Whenever our program is no longer in use, we must free up the resources we no longer need.

//+------------------------------------------------------------------+
//| Expert deinitialization function                                 |
//+------------------------------------------------------------------+
void OnDeinit(const int reason)
  {
//--- Release the resources we used for our onnx model
   OnnxRelease(onnx_model);
//--- Release the expert advisor
   ExpertRemove();
  }

Finally, whenever we have changes in price levels, we will first obtain a prediction from our model. If we have no open positions, we will follow our model’s prediction and store a flag to represent our current open position. Otherwise, if we already have open positions, we will check if our model’s forecast is inline with our open positions, in the case that it is not, we will close our open positions.

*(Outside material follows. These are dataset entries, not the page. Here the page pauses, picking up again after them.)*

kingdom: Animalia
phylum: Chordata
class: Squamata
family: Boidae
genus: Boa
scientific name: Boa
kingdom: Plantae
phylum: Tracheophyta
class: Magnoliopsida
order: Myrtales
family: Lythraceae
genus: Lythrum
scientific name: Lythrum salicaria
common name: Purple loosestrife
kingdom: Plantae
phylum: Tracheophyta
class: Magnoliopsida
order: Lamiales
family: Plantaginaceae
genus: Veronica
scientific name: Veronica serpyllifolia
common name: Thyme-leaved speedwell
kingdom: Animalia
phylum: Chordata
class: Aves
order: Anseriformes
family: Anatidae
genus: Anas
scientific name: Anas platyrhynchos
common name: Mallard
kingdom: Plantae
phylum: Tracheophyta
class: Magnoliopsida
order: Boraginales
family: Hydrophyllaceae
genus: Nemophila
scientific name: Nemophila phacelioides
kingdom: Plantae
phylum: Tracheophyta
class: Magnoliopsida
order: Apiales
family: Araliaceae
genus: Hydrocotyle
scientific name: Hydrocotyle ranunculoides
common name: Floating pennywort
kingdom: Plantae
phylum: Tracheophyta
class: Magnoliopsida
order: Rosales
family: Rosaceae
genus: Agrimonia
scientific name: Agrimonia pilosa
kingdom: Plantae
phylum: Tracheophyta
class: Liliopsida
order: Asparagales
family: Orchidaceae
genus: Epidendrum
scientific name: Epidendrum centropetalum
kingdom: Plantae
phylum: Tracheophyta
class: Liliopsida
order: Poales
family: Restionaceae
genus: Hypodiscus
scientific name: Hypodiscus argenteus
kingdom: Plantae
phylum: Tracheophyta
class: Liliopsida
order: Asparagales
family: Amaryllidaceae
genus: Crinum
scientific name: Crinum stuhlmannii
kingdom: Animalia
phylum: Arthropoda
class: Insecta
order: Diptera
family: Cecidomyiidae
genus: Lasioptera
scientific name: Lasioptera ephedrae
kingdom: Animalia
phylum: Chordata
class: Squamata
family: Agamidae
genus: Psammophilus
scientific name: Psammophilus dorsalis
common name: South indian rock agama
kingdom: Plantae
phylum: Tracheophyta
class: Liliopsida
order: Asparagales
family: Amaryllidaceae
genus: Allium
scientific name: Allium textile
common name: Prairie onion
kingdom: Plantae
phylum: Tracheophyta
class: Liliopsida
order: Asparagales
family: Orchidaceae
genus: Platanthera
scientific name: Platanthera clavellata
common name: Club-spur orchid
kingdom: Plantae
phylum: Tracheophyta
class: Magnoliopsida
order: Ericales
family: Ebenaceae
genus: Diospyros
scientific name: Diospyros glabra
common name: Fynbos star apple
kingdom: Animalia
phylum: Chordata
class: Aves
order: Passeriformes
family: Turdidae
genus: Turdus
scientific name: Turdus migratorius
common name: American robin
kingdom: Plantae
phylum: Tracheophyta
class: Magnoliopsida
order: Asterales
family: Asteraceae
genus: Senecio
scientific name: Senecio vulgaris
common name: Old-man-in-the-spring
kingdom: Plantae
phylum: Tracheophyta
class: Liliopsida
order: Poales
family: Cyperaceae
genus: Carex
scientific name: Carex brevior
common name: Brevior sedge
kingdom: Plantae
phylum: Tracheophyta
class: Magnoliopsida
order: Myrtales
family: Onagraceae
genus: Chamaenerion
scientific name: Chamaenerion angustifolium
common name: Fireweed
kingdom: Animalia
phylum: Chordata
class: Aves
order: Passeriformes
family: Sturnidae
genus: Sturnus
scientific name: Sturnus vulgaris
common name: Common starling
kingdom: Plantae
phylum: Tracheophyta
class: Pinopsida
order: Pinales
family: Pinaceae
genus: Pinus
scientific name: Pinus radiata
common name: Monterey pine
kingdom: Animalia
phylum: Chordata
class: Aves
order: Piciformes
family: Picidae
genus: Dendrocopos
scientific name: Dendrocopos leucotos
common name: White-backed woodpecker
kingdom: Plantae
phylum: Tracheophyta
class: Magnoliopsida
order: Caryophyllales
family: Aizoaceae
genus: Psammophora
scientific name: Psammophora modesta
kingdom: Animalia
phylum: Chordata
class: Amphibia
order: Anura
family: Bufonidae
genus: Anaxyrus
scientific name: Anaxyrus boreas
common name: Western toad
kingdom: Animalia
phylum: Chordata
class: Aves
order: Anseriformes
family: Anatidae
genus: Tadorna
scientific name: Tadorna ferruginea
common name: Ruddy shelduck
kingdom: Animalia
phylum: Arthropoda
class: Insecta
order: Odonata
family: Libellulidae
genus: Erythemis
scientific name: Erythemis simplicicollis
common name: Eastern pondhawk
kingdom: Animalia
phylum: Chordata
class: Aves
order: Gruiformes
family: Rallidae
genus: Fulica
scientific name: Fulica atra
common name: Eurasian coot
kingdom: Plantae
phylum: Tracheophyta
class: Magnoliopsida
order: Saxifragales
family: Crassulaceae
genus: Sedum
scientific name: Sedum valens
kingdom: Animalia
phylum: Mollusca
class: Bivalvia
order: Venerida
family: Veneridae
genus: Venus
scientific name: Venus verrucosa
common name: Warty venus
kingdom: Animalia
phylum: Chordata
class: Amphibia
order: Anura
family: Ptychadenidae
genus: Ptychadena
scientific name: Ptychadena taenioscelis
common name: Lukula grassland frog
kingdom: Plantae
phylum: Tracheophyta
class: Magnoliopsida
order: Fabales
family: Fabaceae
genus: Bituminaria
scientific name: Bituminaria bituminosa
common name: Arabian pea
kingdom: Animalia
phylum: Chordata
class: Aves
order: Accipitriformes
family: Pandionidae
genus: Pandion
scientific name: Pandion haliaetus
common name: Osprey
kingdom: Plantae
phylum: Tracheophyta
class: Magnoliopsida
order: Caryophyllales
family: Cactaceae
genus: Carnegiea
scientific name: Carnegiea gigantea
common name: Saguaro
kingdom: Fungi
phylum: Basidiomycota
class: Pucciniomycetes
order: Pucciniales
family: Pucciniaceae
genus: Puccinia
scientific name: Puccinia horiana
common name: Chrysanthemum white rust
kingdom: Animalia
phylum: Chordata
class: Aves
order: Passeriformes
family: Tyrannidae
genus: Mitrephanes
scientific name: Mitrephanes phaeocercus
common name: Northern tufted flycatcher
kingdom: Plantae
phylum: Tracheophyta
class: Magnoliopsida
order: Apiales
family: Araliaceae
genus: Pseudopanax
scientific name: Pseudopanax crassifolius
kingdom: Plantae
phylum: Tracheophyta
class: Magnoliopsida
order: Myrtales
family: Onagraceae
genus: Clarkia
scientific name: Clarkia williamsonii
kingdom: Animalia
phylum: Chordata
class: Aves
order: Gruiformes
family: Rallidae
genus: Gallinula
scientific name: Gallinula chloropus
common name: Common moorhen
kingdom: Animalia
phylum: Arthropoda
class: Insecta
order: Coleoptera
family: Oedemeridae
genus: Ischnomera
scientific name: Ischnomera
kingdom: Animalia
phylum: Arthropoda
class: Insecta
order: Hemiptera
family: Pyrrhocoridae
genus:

//+------------------------------------------------------------------+
//| Expert tick function                                             |
//+------------------------------------------------------------------+
void OnTick()
  {
      //--- Obtain a forecast from our model
      model_predict();
      
      //--- Check if we have any positions
      if(PositionsTotal() == 0)
         {
            //--- Reset the state of our system
            state = 0;
            
            //--- Check for an entry
            if(model_output[0] > iClose("USDJPY",PERIOD_CURRENT,0))
               {
                  Trade.Buy(0.3,"USDJPY",SymbolInfoDouble("USDJPY",SYMBOL_ASK),SymbolInfoDouble("USDJPY",SYMBOL_ASK)-2,SymbolInfoDouble("USDJPY",SYMBOL_ASK)+2,"USDJPY Bonds AI");
                  state = 1;
               }
            
             if(model_output[0] < iClose("USDJPY",PERIOD_CURRENT,0))
               {
                  Trade.Sell(0.3,"USDJPY",SymbolInfoDouble("USDJPY",SYMBOL_BID),SymbolInfoDouble("USDJPY",SYMBOL_ASK)+2,SymbolInfoDouble("USDJPY",SYMBOL_ASK)-2,"USDJPY Bonds AI");
                  state = 2;
               }
         }
         
      //--- Check for reversals
      if(state != prediction)
         {
            Alert("Reversal detected by the AI system!");
            Trade.PositionClose("USDJPY");
         }
  }
//+------------------------------------------------------------------+

Fig 24: Forward testing our program.

Fig 25: Our Expert Advisor can close positions automatically whenever it detects a reversal.

Conclusion

In this article, we have demonstrated how you can employ AI to give new life to a classic trading strategy. Whether our strategy is worth its complexity is debatable, we could’ve gotten lower accuracy levels using a simpler model. Therefore, we may reasonably conclude that unless more time is invested in transforming the features to better expose the relationship then we may be better off using a simpler strategy of just the ordinary market quotes.